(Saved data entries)
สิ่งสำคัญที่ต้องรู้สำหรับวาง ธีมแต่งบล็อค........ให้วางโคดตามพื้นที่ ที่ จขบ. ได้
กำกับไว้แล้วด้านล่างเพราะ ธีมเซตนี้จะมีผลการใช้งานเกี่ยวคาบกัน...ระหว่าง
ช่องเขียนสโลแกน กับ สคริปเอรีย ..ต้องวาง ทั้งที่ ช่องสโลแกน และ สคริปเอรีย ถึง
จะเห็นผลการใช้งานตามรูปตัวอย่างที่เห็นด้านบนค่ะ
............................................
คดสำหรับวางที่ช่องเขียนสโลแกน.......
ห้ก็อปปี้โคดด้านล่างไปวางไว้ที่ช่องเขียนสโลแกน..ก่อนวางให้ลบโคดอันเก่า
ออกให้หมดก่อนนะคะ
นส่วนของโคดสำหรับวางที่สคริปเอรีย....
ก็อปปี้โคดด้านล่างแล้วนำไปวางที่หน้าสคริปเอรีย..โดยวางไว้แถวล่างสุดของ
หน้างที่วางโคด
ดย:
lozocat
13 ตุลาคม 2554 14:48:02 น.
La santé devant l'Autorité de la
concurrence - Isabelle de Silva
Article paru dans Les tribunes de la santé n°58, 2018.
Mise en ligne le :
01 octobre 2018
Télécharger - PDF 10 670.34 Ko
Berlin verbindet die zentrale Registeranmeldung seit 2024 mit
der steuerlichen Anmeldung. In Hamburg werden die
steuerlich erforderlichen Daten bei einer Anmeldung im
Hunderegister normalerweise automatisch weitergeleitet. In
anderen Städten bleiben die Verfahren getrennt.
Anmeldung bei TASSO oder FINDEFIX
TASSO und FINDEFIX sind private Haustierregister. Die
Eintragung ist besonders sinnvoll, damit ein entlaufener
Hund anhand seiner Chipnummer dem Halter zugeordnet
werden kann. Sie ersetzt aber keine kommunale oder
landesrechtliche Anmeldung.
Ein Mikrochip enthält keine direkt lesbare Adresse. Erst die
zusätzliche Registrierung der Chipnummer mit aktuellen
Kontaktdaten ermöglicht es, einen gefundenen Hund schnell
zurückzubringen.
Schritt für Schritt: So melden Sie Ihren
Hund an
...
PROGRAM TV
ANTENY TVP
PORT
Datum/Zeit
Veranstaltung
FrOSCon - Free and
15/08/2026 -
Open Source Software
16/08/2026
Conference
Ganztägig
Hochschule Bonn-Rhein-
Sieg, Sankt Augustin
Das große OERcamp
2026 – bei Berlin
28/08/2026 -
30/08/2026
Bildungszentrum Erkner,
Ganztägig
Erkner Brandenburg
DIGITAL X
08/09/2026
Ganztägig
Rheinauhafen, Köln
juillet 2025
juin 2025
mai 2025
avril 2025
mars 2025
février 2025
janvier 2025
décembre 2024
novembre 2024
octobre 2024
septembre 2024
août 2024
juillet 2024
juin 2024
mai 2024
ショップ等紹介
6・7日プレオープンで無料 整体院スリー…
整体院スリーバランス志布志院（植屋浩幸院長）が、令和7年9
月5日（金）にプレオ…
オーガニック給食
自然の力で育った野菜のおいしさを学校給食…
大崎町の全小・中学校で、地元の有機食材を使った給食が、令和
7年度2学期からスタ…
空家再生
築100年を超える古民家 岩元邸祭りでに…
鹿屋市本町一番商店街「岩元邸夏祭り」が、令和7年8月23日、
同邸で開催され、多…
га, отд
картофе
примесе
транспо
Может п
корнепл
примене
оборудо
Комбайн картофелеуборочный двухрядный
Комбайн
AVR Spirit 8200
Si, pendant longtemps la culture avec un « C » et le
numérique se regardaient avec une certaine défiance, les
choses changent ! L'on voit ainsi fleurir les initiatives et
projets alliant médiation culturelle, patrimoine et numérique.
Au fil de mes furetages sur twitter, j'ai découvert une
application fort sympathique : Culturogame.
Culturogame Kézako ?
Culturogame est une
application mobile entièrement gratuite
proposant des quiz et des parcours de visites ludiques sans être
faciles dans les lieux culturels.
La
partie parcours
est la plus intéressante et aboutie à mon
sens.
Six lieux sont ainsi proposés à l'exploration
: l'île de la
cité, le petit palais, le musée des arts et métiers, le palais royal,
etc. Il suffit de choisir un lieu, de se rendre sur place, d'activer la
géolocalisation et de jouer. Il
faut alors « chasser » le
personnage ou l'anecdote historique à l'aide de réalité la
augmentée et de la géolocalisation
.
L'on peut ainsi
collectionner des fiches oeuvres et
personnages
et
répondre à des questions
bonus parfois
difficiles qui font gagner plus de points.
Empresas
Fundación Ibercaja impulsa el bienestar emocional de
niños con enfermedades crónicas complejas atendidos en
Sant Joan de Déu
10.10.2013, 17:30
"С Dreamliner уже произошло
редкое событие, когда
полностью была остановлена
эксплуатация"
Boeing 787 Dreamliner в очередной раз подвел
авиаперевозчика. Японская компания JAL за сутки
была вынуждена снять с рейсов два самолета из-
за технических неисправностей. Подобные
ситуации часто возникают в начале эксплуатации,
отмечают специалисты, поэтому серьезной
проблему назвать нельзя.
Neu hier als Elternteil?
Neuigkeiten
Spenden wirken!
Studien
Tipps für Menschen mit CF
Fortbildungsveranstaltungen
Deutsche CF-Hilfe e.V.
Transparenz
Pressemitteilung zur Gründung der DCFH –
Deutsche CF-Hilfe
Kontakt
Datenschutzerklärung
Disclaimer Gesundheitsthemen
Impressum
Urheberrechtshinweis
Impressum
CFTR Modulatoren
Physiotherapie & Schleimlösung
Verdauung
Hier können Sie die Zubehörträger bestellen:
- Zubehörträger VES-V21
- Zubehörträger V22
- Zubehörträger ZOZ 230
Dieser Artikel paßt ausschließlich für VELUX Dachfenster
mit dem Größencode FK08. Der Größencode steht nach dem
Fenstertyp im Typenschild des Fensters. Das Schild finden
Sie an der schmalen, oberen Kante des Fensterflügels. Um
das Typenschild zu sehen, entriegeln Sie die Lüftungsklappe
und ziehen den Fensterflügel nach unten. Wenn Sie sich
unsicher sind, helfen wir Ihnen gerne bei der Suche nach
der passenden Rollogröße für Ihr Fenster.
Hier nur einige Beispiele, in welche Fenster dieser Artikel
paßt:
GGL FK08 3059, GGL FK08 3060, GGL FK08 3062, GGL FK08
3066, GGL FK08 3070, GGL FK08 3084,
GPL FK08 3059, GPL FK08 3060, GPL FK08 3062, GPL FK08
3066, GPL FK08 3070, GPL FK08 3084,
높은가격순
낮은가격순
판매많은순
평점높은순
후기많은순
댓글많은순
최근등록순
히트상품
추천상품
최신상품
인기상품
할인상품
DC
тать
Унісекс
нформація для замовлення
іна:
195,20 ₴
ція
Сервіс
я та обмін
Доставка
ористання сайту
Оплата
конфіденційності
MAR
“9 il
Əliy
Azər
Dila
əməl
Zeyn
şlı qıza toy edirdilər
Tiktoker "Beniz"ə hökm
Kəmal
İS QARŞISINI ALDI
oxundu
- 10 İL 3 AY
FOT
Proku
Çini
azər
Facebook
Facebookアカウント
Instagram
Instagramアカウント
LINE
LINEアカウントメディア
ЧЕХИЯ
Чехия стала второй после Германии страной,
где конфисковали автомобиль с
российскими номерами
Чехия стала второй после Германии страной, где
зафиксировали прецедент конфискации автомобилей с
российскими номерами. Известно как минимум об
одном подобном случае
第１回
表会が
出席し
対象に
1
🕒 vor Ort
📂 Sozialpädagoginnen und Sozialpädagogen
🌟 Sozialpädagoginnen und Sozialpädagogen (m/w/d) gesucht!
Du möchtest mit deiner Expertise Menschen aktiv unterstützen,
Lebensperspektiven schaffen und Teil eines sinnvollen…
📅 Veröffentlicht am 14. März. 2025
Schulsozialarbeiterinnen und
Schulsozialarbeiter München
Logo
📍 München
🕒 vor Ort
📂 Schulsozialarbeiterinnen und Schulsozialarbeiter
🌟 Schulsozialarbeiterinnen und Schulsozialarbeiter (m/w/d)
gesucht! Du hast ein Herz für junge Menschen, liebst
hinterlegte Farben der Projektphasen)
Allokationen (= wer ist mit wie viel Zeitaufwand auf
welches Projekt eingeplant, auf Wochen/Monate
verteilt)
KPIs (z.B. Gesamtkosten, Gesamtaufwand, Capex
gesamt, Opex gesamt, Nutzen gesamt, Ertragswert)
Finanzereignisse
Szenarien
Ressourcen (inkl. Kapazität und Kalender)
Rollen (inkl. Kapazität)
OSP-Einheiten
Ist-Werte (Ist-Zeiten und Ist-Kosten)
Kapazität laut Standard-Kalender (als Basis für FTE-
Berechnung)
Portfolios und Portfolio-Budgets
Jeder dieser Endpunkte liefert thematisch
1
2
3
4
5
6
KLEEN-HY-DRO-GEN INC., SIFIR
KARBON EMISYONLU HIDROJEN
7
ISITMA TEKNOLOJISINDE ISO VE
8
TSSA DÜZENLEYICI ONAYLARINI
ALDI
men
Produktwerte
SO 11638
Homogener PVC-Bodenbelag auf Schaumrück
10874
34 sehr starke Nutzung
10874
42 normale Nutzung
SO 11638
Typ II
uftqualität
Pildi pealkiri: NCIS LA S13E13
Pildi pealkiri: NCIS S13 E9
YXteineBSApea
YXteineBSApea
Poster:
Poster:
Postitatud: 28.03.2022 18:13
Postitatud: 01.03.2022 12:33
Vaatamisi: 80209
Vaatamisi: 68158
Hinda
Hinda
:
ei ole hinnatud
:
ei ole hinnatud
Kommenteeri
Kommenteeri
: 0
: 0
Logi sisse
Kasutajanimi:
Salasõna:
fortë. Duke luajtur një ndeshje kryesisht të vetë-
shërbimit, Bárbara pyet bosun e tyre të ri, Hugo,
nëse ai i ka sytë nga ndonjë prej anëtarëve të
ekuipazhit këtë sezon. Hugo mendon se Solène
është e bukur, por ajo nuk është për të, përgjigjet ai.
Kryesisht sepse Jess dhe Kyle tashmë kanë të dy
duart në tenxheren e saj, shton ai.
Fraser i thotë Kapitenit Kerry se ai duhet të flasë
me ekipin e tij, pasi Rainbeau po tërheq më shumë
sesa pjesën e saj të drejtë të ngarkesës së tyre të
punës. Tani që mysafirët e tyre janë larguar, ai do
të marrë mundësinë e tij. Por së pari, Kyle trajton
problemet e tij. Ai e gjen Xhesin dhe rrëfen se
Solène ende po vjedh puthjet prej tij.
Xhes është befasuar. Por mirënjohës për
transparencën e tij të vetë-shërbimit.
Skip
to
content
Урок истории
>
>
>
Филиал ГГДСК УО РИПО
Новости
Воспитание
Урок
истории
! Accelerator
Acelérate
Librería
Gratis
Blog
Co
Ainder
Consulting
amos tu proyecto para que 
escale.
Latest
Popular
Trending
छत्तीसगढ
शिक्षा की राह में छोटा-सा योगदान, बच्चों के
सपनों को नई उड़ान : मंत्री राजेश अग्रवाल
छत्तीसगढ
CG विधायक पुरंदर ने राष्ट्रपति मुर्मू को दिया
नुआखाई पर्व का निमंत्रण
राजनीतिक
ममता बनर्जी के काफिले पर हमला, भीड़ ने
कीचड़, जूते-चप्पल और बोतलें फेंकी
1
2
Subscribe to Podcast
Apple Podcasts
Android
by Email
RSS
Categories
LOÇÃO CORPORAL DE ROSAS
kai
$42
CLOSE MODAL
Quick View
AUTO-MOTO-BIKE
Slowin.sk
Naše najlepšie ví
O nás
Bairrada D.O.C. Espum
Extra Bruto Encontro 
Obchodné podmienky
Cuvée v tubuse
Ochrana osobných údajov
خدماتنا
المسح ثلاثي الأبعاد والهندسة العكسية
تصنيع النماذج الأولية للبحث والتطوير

■ Task description ■
Turn the lines from the start of the rows through the line containing "จะเห็นผลการใช้" into a Markdown table with the columns No. and Line, numbering each line and leaving out blank ones.

■ Reply ■
| No. | Line |
|---|---|
| 1 | สิ่งสำคัญที่ต้องรู้สำหรับวาง ธีมแต่งบล็อค........ให้วางโคดตามพื้นที่ ที่ จขบ. ได้ |
| 2 | กำกับไว้แล้วด้านล่างเพราะ ธีมเซตนี้จะมีผลการใช้งานเกี่ยวคาบกัน...ระหว่าง |
| 3 | ช่องเขียนสโลแกน กับ สคริปเอรีย ..ต้องวาง ทั้งที่ ช่องสโลแกน และ สคริปเอรีย ถึง |
| 4 | จะเห็นผลการใช้งานตามรูปตัวอย่างที่เห็นด้านบนค่ะ |